Dick is correct. I implied something in my original posting that was not true. I've changed the wording of the posting so hopefully it is now clear.
As Dick notes, in Alice a while is always evaluated at the
start of a loop. You can see this in the example by making the default test value zero instead of one - in that case the gun never fires. If the default is one, the gun just continues to fire since the test is never made again due to the infinite loop.
An interesting test is if you leave the default test value at one but reset to zero before enlarging the cone. In this case, whether the while is evaluated first seems to depend on it's position in the program. If the while block is first, the gun fires - if not, it doesn't. Don't know that I have seen this documented - can anyone give a reference?
Also, as an aside, many languages have an "until" function which actually goes through the loop block once before making its test and then evaluates the test condition at the end of each execution of the block. This sounds a little like what Dick describes as a "do-while." Regardless of the name, this is not supported in Alice.
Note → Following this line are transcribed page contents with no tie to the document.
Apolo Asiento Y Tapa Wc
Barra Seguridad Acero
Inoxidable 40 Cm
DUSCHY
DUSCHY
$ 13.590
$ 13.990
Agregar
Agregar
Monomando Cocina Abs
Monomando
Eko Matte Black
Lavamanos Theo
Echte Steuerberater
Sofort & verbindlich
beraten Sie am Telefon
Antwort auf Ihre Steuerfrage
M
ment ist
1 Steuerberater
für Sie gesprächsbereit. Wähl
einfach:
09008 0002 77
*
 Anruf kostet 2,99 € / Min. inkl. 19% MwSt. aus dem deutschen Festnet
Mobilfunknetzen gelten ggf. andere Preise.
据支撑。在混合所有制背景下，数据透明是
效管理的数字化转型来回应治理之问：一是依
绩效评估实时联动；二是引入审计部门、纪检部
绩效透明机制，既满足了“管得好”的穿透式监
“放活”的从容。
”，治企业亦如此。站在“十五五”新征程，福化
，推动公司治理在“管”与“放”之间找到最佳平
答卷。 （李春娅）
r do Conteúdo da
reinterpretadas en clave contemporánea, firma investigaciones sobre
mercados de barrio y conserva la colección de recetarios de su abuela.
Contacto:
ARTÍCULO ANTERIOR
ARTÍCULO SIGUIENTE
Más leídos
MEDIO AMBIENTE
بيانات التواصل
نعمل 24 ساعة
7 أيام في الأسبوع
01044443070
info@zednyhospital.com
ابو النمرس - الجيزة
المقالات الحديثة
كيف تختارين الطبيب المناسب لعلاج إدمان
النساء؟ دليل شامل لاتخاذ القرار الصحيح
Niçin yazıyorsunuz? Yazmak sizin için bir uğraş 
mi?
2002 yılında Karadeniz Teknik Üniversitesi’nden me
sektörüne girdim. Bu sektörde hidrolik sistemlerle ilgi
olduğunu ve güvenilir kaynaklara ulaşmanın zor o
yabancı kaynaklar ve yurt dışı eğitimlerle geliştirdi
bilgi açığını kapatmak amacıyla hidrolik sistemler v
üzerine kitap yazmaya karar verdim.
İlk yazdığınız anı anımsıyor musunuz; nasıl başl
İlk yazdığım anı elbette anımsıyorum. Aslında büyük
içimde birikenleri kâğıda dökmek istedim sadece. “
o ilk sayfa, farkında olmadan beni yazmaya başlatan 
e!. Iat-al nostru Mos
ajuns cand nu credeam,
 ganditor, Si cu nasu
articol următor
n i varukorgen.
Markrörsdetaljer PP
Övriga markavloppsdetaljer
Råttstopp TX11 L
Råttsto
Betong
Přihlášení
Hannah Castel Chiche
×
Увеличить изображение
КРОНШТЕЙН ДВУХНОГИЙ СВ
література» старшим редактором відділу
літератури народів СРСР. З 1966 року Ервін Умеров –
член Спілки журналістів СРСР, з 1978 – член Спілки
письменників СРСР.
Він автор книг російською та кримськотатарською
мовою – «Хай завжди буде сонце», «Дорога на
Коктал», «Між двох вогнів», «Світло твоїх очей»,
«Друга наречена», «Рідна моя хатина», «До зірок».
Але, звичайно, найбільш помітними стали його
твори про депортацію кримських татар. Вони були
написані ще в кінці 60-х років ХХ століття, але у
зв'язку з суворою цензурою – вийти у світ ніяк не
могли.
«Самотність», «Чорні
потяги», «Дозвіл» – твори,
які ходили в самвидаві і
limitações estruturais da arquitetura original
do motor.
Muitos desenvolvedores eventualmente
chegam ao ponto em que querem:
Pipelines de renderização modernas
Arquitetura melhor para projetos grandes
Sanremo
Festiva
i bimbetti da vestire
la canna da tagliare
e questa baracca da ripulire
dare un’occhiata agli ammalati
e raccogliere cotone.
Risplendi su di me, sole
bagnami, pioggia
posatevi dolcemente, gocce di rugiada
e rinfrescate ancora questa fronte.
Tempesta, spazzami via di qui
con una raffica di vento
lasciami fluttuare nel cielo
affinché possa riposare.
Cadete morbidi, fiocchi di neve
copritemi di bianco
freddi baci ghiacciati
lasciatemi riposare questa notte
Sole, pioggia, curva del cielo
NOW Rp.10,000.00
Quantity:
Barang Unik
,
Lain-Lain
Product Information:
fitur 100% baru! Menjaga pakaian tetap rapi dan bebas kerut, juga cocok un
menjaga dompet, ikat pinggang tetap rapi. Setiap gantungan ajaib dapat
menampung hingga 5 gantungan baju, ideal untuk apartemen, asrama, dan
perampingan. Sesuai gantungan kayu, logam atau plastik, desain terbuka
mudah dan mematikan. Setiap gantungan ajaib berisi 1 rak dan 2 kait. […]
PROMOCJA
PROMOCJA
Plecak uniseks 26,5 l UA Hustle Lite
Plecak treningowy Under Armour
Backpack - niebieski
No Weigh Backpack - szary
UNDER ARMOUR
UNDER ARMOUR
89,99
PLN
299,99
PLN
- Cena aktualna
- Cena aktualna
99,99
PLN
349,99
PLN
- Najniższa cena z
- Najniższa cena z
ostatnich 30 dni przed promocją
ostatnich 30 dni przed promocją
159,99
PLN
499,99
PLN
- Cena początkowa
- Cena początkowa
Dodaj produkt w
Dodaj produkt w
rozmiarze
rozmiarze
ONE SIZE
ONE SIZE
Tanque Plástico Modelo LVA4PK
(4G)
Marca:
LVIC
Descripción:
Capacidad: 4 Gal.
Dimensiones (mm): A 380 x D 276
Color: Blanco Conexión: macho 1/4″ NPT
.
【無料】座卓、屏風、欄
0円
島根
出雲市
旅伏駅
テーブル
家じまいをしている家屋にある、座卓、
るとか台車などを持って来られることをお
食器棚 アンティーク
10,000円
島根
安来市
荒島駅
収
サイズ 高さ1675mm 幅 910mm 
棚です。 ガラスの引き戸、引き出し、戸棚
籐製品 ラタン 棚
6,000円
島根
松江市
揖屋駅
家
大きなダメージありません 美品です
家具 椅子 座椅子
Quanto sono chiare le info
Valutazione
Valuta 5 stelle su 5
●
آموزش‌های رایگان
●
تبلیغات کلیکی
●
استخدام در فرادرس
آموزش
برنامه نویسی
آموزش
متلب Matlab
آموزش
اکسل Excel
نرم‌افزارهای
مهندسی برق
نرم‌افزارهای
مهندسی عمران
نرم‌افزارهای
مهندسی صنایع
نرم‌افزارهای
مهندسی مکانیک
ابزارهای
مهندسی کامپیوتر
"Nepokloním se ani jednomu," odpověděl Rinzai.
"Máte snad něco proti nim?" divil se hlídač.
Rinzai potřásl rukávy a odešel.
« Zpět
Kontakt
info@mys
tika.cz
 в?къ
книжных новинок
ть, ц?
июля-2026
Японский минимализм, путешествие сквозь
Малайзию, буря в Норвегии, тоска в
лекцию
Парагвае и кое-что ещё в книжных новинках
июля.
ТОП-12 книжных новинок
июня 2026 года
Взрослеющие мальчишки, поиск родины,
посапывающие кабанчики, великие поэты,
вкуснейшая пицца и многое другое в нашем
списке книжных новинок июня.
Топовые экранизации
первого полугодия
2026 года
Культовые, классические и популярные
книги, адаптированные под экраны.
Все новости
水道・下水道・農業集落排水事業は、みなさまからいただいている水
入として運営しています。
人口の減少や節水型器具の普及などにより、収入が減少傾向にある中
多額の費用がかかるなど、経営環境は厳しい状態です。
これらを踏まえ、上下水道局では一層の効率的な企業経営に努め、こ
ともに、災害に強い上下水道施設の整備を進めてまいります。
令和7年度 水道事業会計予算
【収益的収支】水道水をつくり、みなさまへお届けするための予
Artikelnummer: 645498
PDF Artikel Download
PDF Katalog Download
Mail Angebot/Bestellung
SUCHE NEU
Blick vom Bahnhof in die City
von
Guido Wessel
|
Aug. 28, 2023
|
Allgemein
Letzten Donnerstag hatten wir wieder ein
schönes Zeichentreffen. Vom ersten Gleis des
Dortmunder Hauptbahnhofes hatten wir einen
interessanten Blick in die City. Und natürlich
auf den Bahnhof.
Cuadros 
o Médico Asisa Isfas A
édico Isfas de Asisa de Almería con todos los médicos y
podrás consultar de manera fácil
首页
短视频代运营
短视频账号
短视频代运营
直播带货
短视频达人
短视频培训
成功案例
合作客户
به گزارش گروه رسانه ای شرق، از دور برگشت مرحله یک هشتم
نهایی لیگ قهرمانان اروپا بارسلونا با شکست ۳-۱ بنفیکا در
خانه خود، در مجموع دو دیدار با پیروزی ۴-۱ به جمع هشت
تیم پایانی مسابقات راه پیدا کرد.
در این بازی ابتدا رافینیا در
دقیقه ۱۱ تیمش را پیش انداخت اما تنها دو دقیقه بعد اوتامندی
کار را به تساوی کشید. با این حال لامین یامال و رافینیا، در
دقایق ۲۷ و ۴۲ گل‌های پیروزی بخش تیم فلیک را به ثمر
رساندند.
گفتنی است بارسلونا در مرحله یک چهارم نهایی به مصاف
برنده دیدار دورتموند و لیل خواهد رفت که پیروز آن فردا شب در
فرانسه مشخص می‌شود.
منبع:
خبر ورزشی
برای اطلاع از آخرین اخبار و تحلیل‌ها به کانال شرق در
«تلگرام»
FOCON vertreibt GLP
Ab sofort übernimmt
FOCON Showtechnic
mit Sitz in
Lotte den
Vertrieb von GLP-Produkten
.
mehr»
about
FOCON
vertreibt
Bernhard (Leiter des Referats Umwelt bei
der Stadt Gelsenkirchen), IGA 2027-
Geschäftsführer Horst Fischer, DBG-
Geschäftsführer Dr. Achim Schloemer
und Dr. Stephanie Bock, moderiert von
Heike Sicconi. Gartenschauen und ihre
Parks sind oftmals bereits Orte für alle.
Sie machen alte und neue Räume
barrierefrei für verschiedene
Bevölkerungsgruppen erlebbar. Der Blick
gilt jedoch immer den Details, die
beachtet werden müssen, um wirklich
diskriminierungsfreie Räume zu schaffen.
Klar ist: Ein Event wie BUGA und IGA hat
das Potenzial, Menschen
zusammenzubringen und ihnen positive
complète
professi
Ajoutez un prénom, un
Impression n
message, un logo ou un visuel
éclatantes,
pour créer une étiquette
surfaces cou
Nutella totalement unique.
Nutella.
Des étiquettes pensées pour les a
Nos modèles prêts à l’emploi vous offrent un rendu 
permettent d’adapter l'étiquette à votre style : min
As a final, mostly historical note, one of the reasons I answered the original question was that the "while" and "until" constructs are relatively new additions to programming languages (though they still have been around probably since before the majority of forum members were born

). They were a very useful addition - but because they were "add-ons", there was not a lot of consistancy in either naming or positioning of the conditional test at first - and this has stayed around long enough that beginning programmers may just avoid them because of these inconsistancies. I believe Alice does follow the current standards for the While statement - but since no language
specification for Alice is available (a major lack IMO), I can't say for sure.